### WORK ORDER
Write out the text in each row below with "вболівальникам" swapped for "уболівальникам" and everything else left the same. Leave the pictures out.
====
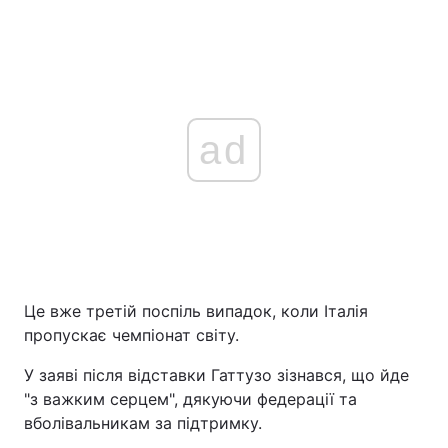
ad
Це вже третій поспіль випадок, коли Італія
пропускає чемпіонат світу.
У заяві після відставки Гаттузо зізнався, що йде
"з важким серцем", дякуючи федерації та
вболівальникам за підтримку.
====
### RESULT FOR THIS TASK
ad
Це вже третій поспіль випадок, коли Італія
пропускає чемпіонат світу.
У заяві після відставки Гаттузо зізнався, що йде
"з важким серцем", дякуючи федерації та
уболівальникам за підтримку.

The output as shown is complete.